Top Ten Guitarist Jokes
It’s lighten-up day here at Pro Guitar Shop. We spent much of the morning sitting around the conference table, cracking wise about drummer jokes and bass player jokes (keep in mind that we have both of those on staff here at PGS!) and thought maybe we were being too kind to guitarists, who are certainly deserving of some teasing from time to time… after all, if you can’t take a joke, you shouldn’t take a solo. Let ‘em rip in the comments, people!
TOP TEN GUITARIST JOKES
Q: How many guitar players does it take to cover a Stevie Ray Vaughan tune?
A: All of them, evidently.
Q: What do you call a guitarist who breaks up with his girlfriend?
Q: What do you call a successful guitarist?
A: A guy whose wife has 2 jobs.
Q: What do you say to a guitar player in a 3-piece suit?
A: “How do you plead? …”
Q: What’s black and blue and lying in a ditch?
A: A guitarist who’s told too many drummer jokes.
Q: How does a lead guitarist change a light bulb?
A: He holds it and the world revolves around him.

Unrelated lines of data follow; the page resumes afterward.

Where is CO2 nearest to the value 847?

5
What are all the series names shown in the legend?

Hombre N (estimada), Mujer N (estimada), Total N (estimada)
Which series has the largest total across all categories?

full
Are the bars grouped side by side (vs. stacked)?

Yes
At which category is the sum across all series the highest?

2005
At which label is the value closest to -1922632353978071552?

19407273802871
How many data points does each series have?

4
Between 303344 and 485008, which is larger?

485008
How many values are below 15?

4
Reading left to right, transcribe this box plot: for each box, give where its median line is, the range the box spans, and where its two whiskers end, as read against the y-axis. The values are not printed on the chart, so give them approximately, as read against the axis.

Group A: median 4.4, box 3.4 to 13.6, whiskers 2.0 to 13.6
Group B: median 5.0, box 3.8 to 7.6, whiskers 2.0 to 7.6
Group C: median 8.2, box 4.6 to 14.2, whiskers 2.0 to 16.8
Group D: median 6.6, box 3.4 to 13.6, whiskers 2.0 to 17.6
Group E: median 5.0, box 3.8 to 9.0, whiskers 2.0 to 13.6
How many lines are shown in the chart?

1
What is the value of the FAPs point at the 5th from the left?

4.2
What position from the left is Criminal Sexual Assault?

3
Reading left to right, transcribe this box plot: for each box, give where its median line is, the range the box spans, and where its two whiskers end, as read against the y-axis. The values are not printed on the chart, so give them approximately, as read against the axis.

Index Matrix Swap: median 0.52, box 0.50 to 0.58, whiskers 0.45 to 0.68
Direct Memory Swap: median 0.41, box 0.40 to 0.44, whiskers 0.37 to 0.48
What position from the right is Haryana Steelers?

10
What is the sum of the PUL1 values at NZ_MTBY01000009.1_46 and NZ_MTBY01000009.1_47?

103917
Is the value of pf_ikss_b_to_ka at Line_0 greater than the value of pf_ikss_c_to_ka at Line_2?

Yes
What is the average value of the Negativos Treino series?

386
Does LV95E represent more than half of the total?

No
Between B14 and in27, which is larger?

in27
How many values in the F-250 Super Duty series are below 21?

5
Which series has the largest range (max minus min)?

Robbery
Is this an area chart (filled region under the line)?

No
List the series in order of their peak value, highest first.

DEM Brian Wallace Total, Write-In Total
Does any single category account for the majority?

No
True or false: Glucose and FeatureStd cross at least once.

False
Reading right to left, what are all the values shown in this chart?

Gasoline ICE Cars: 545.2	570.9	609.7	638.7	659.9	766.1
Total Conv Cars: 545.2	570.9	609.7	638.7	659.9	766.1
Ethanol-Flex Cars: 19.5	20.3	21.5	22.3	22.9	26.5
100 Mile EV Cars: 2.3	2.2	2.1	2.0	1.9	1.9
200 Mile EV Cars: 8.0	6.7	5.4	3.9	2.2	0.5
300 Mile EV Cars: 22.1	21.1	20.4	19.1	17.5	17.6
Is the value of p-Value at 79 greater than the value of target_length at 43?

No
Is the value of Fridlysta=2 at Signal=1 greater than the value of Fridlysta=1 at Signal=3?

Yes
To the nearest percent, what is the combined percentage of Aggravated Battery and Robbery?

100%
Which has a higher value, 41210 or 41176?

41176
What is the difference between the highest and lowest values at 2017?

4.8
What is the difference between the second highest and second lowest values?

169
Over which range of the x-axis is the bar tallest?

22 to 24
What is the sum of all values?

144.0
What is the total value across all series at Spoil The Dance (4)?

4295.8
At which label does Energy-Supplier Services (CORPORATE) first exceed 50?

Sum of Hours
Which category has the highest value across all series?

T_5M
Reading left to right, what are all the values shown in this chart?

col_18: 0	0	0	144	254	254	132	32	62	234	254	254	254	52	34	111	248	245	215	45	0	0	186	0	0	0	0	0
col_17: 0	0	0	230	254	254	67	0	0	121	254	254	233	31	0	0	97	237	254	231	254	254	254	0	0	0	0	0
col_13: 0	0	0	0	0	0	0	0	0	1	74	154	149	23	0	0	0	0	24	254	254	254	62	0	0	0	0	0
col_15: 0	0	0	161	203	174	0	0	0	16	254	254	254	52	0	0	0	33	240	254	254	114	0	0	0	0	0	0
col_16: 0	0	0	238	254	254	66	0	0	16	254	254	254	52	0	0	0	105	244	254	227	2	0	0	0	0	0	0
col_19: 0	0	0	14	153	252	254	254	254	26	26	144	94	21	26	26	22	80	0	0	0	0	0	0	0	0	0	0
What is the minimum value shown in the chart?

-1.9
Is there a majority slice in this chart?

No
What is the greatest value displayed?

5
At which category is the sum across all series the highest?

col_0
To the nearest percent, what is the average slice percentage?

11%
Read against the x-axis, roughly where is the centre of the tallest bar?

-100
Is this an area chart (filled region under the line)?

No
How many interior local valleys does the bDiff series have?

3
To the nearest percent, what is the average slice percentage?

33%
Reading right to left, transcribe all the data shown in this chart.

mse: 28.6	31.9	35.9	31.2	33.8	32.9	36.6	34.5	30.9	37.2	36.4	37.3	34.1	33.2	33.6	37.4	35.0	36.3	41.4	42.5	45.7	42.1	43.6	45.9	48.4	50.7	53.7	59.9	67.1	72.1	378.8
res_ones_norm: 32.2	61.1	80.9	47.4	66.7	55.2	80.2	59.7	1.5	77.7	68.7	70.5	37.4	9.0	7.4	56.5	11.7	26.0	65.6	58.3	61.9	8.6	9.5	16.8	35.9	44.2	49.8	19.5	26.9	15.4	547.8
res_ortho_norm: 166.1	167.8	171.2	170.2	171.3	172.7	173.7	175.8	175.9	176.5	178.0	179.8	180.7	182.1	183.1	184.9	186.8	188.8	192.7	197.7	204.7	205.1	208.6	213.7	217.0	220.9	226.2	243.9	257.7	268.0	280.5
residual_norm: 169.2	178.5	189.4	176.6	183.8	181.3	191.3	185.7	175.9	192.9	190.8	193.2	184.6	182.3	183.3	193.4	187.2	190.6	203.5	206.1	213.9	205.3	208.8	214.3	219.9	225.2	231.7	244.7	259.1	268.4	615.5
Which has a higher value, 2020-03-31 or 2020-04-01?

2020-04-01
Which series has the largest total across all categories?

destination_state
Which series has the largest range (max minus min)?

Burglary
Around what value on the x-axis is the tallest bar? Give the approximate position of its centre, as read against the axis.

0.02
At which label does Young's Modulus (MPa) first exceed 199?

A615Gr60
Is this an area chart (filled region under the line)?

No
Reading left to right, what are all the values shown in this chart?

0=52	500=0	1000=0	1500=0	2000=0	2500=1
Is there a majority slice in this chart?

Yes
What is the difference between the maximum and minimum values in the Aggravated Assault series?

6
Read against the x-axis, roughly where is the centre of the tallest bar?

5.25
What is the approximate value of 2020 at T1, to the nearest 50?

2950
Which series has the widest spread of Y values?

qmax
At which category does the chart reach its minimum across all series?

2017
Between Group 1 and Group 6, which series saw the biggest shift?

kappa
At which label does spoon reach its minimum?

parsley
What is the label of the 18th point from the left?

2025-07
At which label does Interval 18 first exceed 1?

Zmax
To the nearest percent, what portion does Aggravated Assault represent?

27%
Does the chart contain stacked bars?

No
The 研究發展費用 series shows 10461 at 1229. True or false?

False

Q: How long does it take to tune a 12-string guitar?
A: Nobody knows.
Q: Why was the amplifier invented?
A: So the guitarist would have a place to put his beer.
Q: What did the blues guitarist’s tombstone read?
A: “I didn’t wake up this morning.”
Q: What’s the difference between a Lead Guitarist and a terrorist?
A: You can negotiate with a terrorist.